Pre-registration training should give students a broad range of 'basic' skills applicable across all the nursing branches, says Shape of Caring Review author Lord Willis

The chair of a major review of nurse education told RCNi many graduates do not know how to do the 'basics' such as take blood.

Lord Willis, who headed the Shape of Caring Review published today, said the current model of training in which students spend a year learning many of the practical skills before specialising in one of the four professional branches would not be fit for the future.

Lord Willis
Lord Willis. © David Gee

Instead, the Liberal Democrat peer said nursing students should spend the first two years of their degree developing a solid grounding before specialising in their third year. After graduation, employers should provide a year of preceptorship.

Describing situations his review had observed, Lord Willis said: ‘There is the whole issue of nurses leaving training with a degree, yet feeling inadequate to do lots of what I’d call quite basic things. For instance, cannulation was left until they had finished their training and started working. Many felt insecure doing simple things like taking blood. When you drilled into that, it was because they were spending far too little time working with patients in terms of the whole person.

'I want to raise the bar and inspire tomorrow's nurses so they are confident, wherever they go. We must not have a situation where a mental health nurse goes into a home to treat a patient but does not have the skills to deal with their physical problems. I met mental health nurses who could not dress a wound because they did not feel competent.'

Lord Willis added that nursing students should learn about physical and mental health as part of a two-year grounding. He claimed more experienced as well as new nurses he had met felt unable to deal with mental health issues.

RCN head of policy Howard Catton said: ‘There is a powerful case Lord Willis makes for the importance of holistic care, ensuring people have a career preparation to deal with a wide range of physical and mental health care needs. However, the risk is if you move too far to generalism you might squeeze out time on specialist skills and knowledge.

‘We have got to make sure we have the balance of those skills and competencies across physical and mental health.'

A faster route into nursing for healthcare assistants (HCAs) is included in Lord Willis's report.
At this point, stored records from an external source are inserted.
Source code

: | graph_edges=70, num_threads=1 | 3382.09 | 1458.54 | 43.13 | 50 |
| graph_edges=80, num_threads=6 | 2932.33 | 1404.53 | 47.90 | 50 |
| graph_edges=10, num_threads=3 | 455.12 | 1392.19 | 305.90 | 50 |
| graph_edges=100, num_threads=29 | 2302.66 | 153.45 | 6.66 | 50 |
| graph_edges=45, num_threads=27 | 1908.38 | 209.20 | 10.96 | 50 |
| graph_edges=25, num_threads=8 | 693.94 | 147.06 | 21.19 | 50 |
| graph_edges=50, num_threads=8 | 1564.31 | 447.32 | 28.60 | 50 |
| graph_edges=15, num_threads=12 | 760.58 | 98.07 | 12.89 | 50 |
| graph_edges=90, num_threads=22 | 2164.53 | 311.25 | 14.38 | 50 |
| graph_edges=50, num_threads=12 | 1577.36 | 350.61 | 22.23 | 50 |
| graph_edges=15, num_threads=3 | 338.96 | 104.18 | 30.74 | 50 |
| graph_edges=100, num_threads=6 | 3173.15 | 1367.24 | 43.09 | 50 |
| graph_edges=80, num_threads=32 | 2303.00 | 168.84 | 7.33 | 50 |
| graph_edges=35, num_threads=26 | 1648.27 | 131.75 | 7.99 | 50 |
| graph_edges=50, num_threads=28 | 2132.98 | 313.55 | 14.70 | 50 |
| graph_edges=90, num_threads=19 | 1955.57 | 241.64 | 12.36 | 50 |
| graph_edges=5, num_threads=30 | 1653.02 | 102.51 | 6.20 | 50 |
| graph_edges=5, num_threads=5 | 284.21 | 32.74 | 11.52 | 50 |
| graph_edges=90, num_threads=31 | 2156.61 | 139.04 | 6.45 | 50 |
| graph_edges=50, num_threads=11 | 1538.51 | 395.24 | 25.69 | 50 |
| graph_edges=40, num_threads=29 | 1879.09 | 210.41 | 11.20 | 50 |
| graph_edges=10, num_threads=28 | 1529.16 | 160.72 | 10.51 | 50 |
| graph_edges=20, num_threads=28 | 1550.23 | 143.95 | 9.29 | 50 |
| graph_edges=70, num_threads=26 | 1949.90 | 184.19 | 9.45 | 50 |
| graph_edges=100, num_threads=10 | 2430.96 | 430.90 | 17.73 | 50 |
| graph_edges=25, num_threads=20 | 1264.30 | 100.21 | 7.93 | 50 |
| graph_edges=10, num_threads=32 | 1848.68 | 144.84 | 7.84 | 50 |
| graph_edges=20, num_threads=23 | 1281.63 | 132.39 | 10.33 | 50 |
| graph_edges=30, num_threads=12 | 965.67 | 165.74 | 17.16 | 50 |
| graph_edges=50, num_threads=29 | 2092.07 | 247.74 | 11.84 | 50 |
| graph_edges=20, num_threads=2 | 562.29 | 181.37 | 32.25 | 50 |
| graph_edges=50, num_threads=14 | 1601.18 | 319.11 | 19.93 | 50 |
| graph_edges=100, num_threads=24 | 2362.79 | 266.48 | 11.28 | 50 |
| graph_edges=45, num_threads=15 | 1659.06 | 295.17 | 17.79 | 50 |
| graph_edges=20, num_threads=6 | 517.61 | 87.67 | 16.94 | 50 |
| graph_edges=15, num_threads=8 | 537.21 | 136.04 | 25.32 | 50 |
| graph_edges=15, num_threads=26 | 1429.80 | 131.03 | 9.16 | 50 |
He said HCAs should be able to use experience gained at foundation degree level to count towards a nursing degree, so they could complete that within 18 months.

'The idea that people will go off for three years to do a degree in their thirties or forties, with a young family to look after, is, quite frankly, fanciful,' said Lord Willis. 'We have experienced, clever and passionate care assistants who are being told to put everything on hold for three years to go to university, and that is not the real world.

'The standards of a degree-based registered nurse are absolutely unchangable, full stop. But we have to be smarter about being able to allow people to use their prior learning and expertise towards a final degree course,' he added.